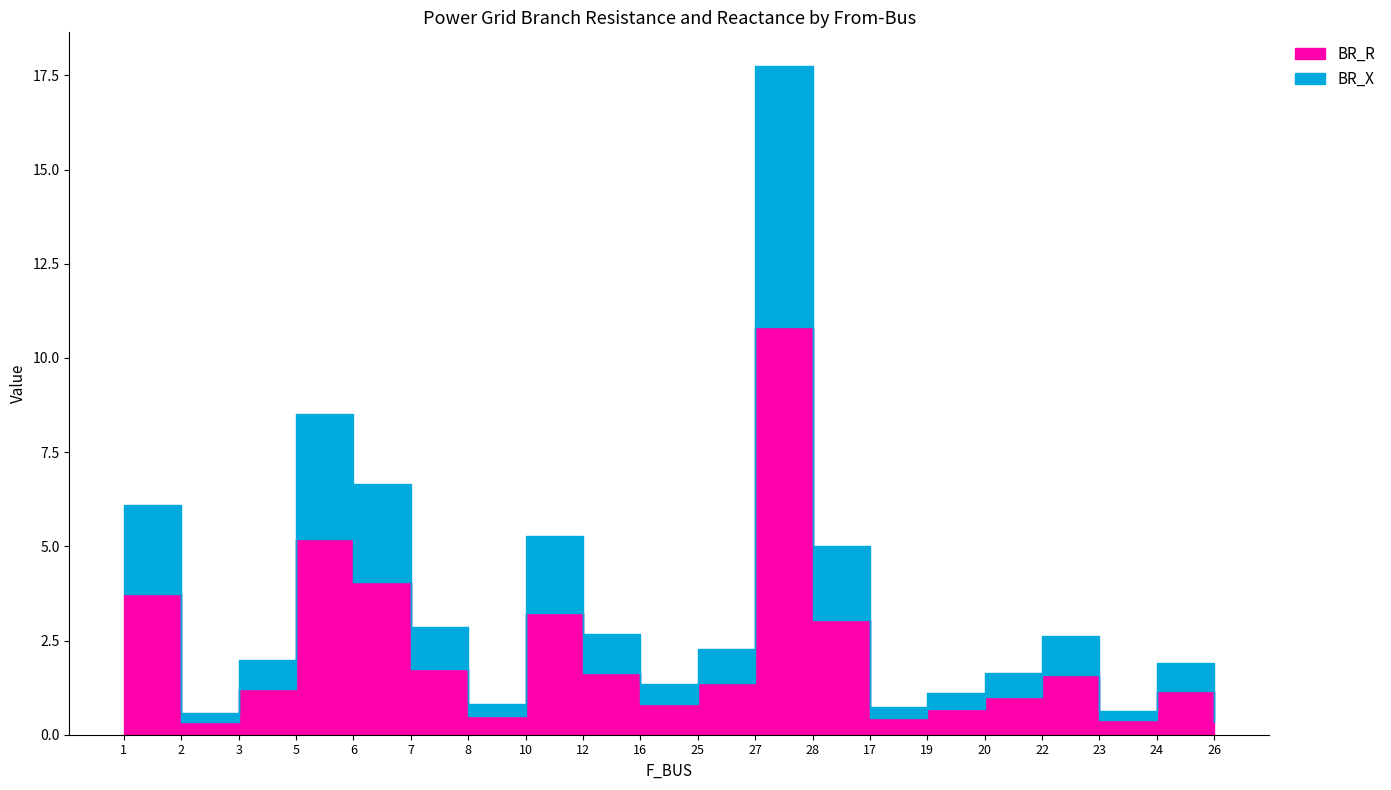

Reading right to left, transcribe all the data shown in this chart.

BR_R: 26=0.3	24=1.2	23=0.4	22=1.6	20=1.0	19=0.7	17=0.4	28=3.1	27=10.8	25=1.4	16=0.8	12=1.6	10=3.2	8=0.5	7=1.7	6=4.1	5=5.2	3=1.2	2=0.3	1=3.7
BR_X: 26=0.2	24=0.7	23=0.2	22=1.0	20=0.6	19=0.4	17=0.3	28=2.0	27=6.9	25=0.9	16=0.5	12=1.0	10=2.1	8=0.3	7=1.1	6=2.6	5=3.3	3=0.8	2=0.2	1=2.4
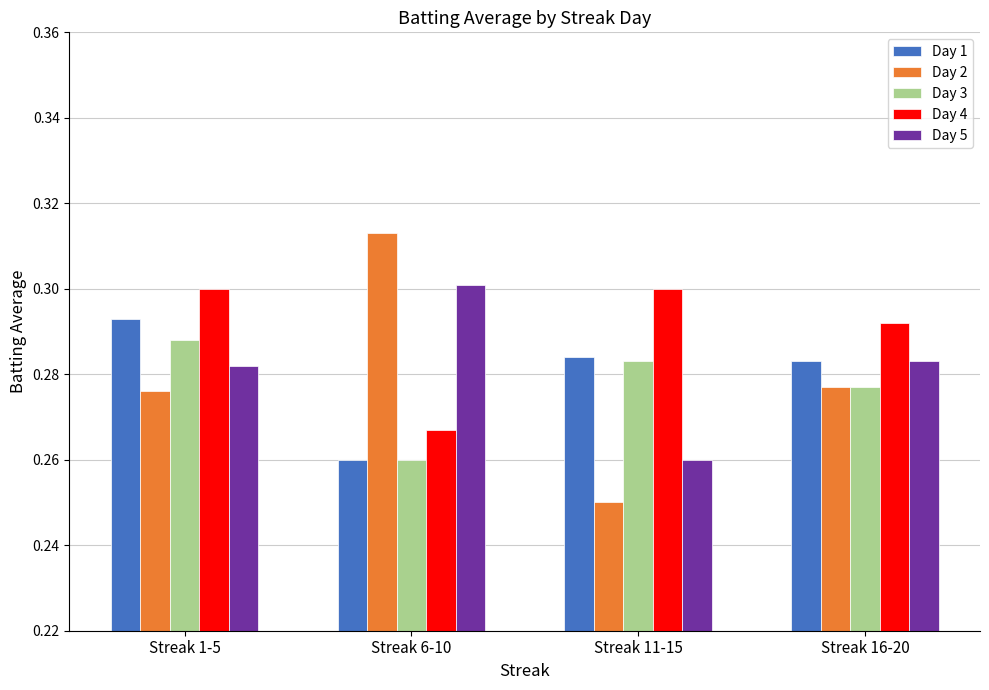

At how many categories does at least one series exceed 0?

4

> _What to do_: Please locate each line in the listing above that contains the word "many" and copy those lines out. Case counts, so match capitalization precisely.

> _Response to this exercise_:
At how many categories does at least one series exceed 0?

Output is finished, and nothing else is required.